- [Prompt] Reproduce each record below in full, word for word, without images.
----- Information provided -----
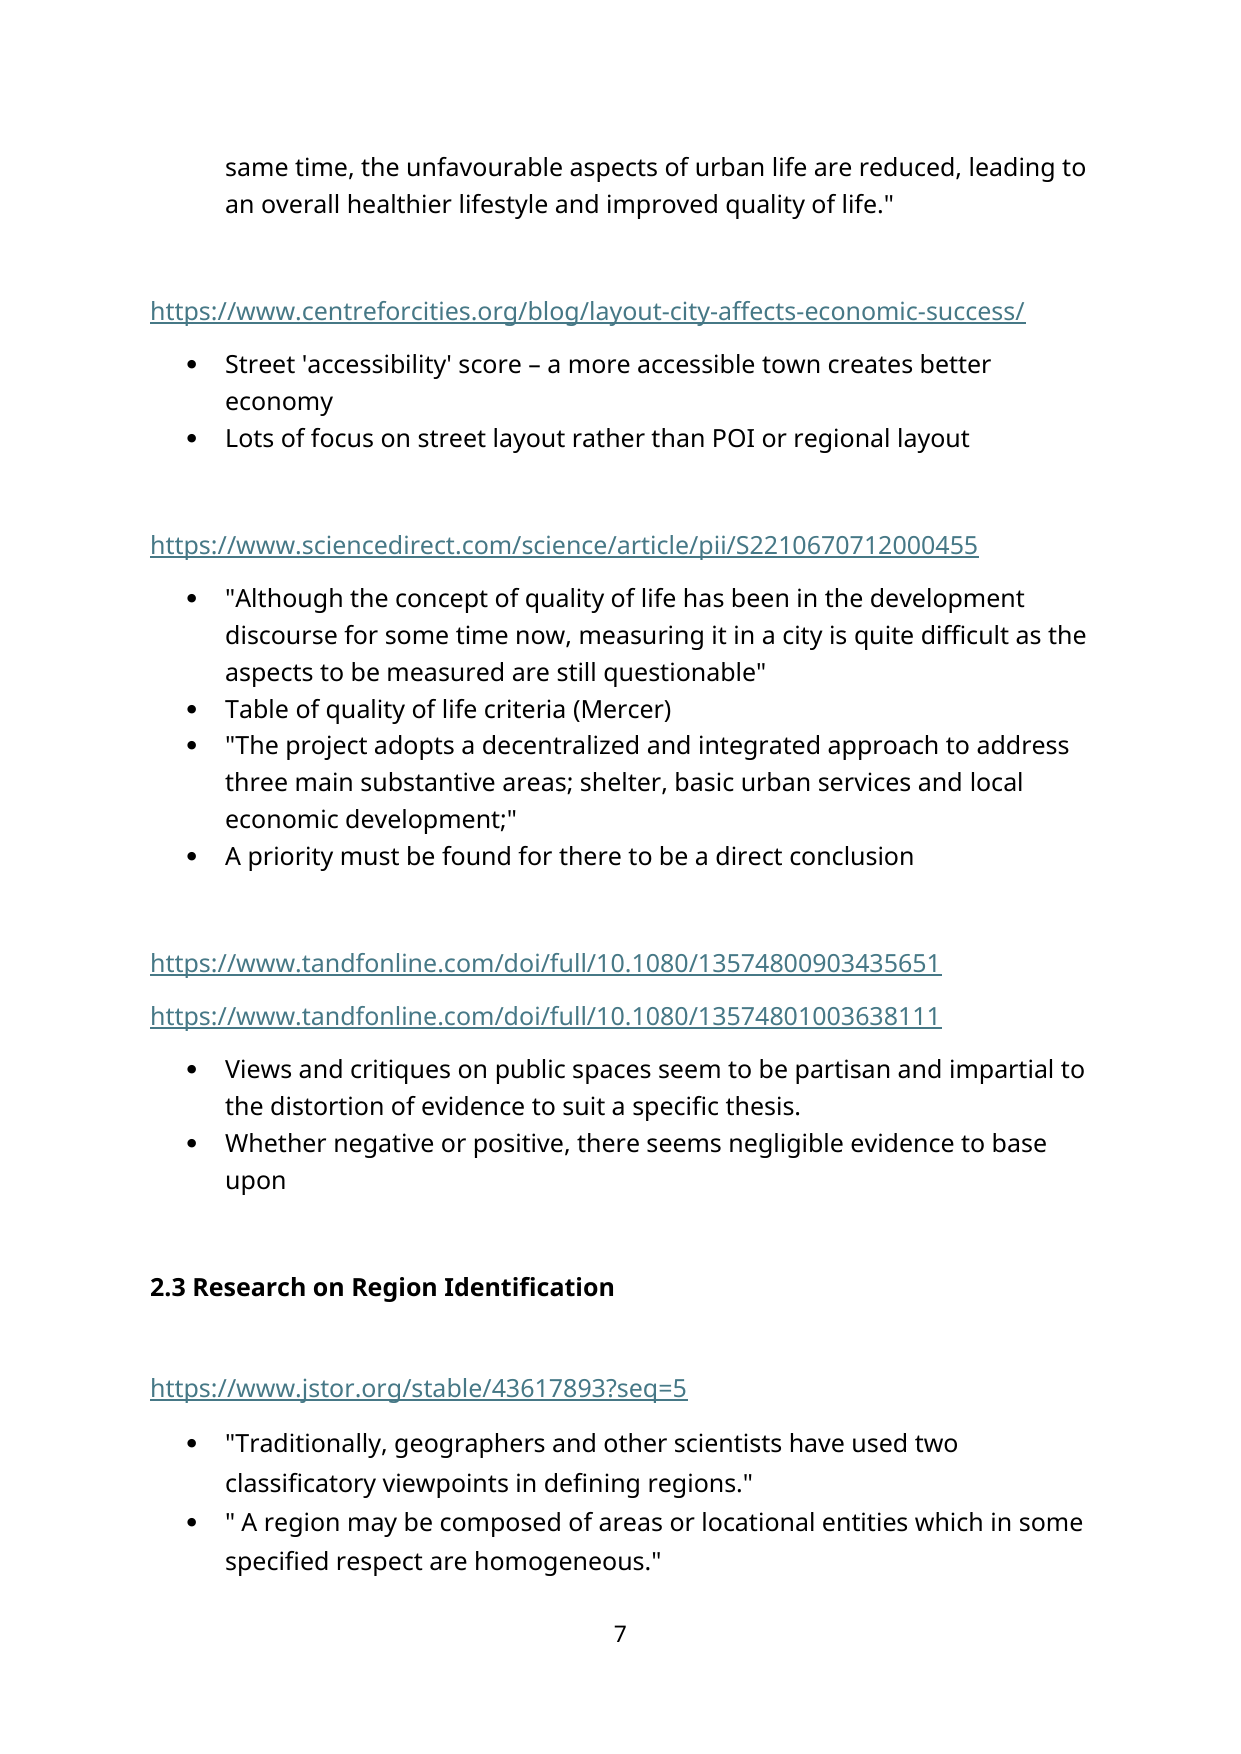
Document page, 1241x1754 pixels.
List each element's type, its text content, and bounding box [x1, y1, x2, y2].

list Lots of focus on street layout rather than POI or regional layout [187, 421, 1090, 455]
list "The project adopts a decentralized and integrated approach to address three main substantive areas; shelter, basic urban services and local economic development;" [187, 728, 1090, 836]
list " A region may be composed of areas or locational entities which in some specified respect are homogeneous." [187, 1504, 1090, 1578]
text https://www.sciencedirect.com/science/article/pii/S2210670712000455 [150, 527, 1090, 562]
list Whether negative or positive, there seems negligible evidence to base upon [187, 1126, 1090, 1196]
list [187, 150, 1090, 221]
list "Although the concept of quality of life has been in the development discourse for some time now, measuring it in a city is quite difficult as the aspects to be measured are still questionable" [187, 581, 1090, 688]
text https://www.tandfonline.com/doi/full/10.1080/13574801003638111 [150, 999, 1090, 1033]
subtitle 2.3 Research on Region Identification [150, 1269, 1090, 1303]
text https://www.jstor.org/stable/43617893?seq=5 [150, 1370, 1090, 1404]
list A priority must be found for there to be a direct conclusion [187, 838, 1090, 872]
text https://www.centreforcities.org/blog/layout-city-affects-economic-success/ [150, 294, 1090, 328]
list Views and critiques on public spaces seem to be partisan and impartial to the distortion of evidence to suit a specific thesis. [187, 1052, 1090, 1123]
list Table of quality of life criteria (Mercer) [187, 691, 1090, 725]
text https://www.tandfonline.com/doi/full/10.1080/13574800903435651 [150, 945, 1090, 979]
list Street 'accessibility' score – a more accessible town creates better economy [187, 347, 1090, 418]
list "Traditionally, geographers and other scientists have used two classificatory viewpoints in defining regions." [187, 1426, 1090, 1499]
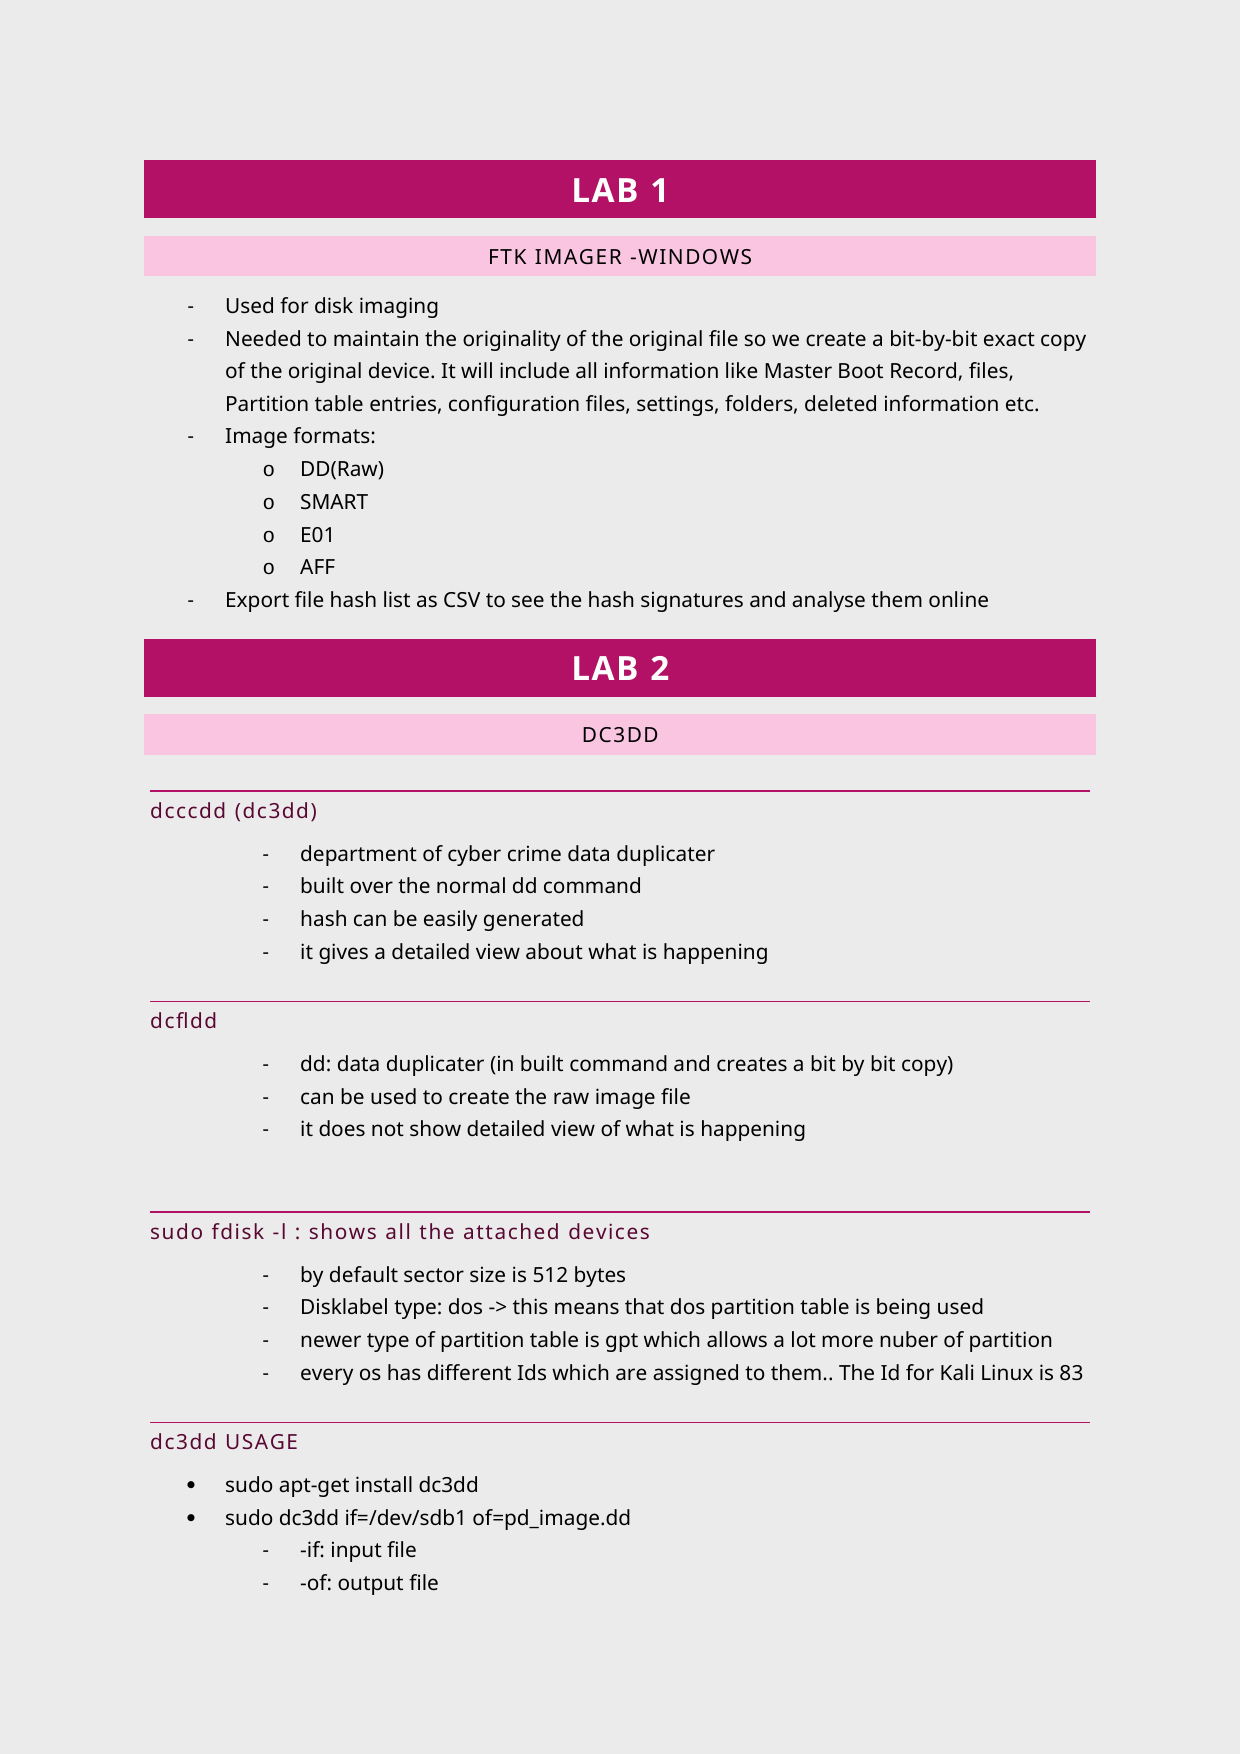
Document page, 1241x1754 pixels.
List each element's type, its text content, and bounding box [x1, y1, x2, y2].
-----
- [Result of the task]
Document page, 1241x1754 pixels.
List each element's type, its text content, and bounding box [x1, y1, x2, y2].

list Lots of focus on street layout rather than POI or regional layout [187, 421, 1090, 455]
list "The project adopts a decentralized and integrated approach to address three main substantive areas; shelter, basic urban services and local economic development;" [187, 728, 1090, 836]
list " A region may be composed of areas or locational entities which in some specified respect are homogeneous." [187, 1504, 1090, 1578]
text https://www.sciencedirect.com/science/article/pii/S2210670712000455 [150, 527, 1090, 562]
list Whether negative or positive, there seems negligible evidence to base upon [187, 1126, 1090, 1196]
list [187, 150, 1090, 221]
list "Although the concept of quality of life has been in the development discourse for some time now, measuring it in a city is quite difficult as the aspects to be measured are still questionable" [187, 581, 1090, 688]
text https://www.tandfonline.com/doi/full/10.1080/13574801003638111 [150, 999, 1090, 1033]
subtitle 2.3 Research on Region Identification [150, 1269, 1090, 1303]
text https://www.jstor.org/stable/43617893?seq=5 [150, 1370, 1090, 1404]
list A priority must be found for there to be a direct conclusion [187, 838, 1090, 872]
text https://www.centreforcities.org/blog/layout-city-affects-economic-success/ [150, 294, 1090, 328]
list Views and critiques on public spaces seem to be partisan and impartial to the distortion of evidence to suit a specific thesis. [187, 1052, 1090, 1123]
list Table of quality of life criteria (Mercer) [187, 691, 1090, 725]
text https://www.tandfonline.com/doi/full/10.1080/13574800903435651 [150, 945, 1090, 979]
list Street 'accessibility' score – a more accessible town creates better economy [187, 347, 1090, 418]
list "Traditionally, geographers and other scientists have used two classificatory viewpoints in defining regions." [187, 1426, 1090, 1499]
Document page, 1241x1754 pixels.
List each element's type, its text content, and bounding box [x1, y1, x2, y2].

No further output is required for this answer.